Re: [PATCH 0/2] namespaces: log namespaces per task

From: Serge Hallyn
Date: Fri May 02 2014 - 17:00:53 EST


Quoting Richard Guy Briggs (rgb@xxxxxxxxxx):
> On 14/05/02, Serge E. Hallyn wrote:
> > Quoting Richard Guy Briggs (rgb@xxxxxxxxxx):
> > > I saw no replies to my questions when I replied a year after Aris' posting, so
> > > I don't know if it was ignored or got lost in stale threads:
> > > https://www.redhat.com/archives/linux-audit/2013-March/msg00020.html
> > > https://www.redhat.com/archives/linux-audit/2013-March/msg00033.html
> > > (https://lists.linux-foundation.org/pipermail/containers/2013-March/032063.html)
> > > https://www.redhat.com/archives/linux-audit/2014-January/msg00180.html
> > >
> > > I've tried to answer a number of questions that were raised in that thread.
> > >
> > > The goal is not quite identical to Aris' patchset.
> > >
> > > The purpose is to track namespaces in use by logged processes from the
> > > perspective of init_*_ns. The first patch defines a function to list them.
> > > The second patch provides an example of usage for audit_log_task_info() which
> > > is used by syscall audits, among others. audit_log_task() and
> > > audit_common_recv_message() would be other potential use cases.
> > >
> > > Use a serial number per namespace (unique across one boot of one kernel)
> > > instead of the inode number (which is claimed to have had the right to change
> > > reserved and is not necessarily unique if there is more than one proc fs). It
> > > could be argued that the inode numbers have now become a defacto interface and
> > > can't change now, but I'm proposing this approach to see if this helps address
> > > some of the objections to the earlier patchset.
> > >
> > > There could also have messages added to track the creation and the destruction
> > > of namespaces, listing the parent for hierarchical namespaces such as pidns,
> > > userns, and listing other ids for non-hierarchical namespaces, as well as other
> > > information to help identify a namespace.
> > >
> > > There has been some progress made for audit in net namespaces and pid
> > > namespaces since this previous thread. net namespaces are now served as peers
> > > by one auditd in the init_net namespace with processes in a non-init_net
> > > namespace being able to write records if they are in the init_user_ns and have
> > > CAP_AUDIT_WRITE. Processes in a non-init_pid_ns can now similarly write
> > > records.

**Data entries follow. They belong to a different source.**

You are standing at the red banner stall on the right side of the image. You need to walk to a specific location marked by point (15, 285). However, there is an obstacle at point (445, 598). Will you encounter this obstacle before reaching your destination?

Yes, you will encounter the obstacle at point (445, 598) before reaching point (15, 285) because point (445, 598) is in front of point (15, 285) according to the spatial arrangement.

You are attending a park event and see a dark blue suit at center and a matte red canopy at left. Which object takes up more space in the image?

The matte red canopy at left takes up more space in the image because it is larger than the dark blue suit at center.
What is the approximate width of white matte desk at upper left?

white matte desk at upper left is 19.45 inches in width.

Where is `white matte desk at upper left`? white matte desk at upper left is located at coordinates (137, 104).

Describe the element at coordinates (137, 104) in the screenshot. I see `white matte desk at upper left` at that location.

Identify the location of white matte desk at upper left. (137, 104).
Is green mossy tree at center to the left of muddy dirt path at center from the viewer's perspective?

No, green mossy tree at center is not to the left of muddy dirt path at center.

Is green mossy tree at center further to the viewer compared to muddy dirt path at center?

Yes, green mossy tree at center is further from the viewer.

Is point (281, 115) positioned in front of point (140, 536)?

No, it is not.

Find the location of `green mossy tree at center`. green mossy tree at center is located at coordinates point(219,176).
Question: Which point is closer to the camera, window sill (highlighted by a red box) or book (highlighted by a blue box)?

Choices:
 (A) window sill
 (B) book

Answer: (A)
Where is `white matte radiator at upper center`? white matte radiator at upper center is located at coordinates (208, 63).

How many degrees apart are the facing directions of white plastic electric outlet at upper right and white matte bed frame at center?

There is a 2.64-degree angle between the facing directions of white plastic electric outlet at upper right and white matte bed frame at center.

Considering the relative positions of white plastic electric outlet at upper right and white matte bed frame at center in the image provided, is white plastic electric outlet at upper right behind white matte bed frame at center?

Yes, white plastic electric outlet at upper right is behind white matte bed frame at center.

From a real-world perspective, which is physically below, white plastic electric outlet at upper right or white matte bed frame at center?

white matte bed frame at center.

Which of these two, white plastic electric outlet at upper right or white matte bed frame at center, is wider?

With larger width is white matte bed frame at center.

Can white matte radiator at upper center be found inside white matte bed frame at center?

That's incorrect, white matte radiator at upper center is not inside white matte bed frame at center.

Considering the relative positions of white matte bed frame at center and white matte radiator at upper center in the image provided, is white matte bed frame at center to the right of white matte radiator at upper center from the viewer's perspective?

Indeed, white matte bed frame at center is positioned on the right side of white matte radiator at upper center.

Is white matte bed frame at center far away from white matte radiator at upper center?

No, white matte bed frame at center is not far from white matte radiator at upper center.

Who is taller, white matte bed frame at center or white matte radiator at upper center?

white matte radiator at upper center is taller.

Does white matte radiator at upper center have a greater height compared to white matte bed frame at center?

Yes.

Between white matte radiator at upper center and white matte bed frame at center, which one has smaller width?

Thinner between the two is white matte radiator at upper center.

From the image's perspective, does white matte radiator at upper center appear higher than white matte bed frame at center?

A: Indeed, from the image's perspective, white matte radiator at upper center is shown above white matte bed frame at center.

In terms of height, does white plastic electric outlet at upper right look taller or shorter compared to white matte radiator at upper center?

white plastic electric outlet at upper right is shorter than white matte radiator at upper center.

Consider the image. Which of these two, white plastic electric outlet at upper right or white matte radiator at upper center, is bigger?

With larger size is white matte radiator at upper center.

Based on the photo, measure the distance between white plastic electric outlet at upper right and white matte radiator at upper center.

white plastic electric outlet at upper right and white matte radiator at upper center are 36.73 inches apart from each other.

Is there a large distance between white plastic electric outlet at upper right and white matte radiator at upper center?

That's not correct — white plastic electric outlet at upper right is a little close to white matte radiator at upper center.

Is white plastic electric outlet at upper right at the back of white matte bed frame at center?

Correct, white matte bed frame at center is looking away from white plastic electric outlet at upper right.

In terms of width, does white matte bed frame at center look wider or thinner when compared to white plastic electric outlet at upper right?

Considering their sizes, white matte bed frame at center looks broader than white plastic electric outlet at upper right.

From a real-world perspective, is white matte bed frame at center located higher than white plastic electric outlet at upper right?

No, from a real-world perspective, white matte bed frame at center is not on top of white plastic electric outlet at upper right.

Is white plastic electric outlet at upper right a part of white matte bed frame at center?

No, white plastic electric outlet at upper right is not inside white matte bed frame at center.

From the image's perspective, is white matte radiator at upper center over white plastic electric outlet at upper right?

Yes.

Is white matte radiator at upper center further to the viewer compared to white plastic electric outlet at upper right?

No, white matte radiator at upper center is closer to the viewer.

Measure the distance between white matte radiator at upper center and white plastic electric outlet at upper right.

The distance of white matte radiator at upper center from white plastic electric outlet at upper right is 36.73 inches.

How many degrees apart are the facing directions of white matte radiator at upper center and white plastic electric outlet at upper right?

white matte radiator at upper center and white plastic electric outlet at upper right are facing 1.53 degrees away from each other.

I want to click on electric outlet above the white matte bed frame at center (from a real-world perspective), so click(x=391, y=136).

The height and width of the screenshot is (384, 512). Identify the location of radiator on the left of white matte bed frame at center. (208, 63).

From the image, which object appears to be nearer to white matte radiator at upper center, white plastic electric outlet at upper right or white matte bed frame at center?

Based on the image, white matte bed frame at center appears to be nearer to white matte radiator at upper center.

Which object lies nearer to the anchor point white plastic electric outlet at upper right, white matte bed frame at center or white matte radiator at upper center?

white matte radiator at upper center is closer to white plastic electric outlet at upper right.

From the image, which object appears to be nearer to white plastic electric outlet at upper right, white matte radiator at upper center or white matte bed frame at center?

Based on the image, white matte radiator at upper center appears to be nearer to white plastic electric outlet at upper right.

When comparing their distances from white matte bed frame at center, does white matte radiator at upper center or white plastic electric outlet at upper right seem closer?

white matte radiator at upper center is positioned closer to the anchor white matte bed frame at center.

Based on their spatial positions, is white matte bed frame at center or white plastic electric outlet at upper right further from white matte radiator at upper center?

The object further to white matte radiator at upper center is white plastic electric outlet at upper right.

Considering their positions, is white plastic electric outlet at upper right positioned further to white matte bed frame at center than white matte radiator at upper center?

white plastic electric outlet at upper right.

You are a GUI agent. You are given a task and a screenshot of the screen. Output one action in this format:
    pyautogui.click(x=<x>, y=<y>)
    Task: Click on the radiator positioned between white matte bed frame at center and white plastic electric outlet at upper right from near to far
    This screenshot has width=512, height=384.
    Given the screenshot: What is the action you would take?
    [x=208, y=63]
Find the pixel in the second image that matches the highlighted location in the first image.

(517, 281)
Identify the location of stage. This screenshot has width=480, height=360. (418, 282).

As for CAP_AUDIT_READ, I just posted a patchset to check capabilities
> > > of userspace processes that try to join netlink broadcast groups.
> > >
> > >
> > > Questions:
> > > Is there a way to link serial numbers of namespaces involved in migration of a
> > > container to another kernel? (I had a brief look at CRIU.) Is there a unique
> > > identifier for each running instance of a kernel? Or at least some identifier
> > > within the container migration realm?
> >
> > Eric Biederman has always been adamantly opposed to adding new namespaces
> > of namespaces, so the fact that you're asking this question concerns me.
>
> I have seen that position and I don't fully understand the justification
> for it other than added complexity.
>
> One way that occured to me to be able to identify a kernel instance was
> to look at CPU serial numbers or other CPU entity intended to be
> globally unique, but that isn't universally available.

That's one issue, which is uniqueness of namespaces cross-machines.

But it gets worse if we consider that after allowing in-container audit,
we'll have a nested container running, then have the parent container
migrated to another host (or just checkpointed and restarted); Now the
nexted container's indexes will all be changed. Is there any way audit
can track who's who after the migration?

That's not an indictment of the serial # approach, since (a) we don't
have in-container audit yet and (b) we don't have c/r/migration of nested
containers. But it's worth considering whether we can solve the issue
with serial #s, and, if not, whether we can solve it with any other
approach.

I guess one approach to solve it would be to allow userspace to request
a next serial #. Which will immediately lead us to a namespace of serial
#s (since the requested # might be lower than the last used one on the
new host).

As you've said inode #s for /proc/self/ns/* probably aren't sufficiently
unique, though perhaps we could attach a generation # for the sake of
audit. Then after a c/r/migration the generation # may be different,
but we may have a better shot at at least using the same ino#.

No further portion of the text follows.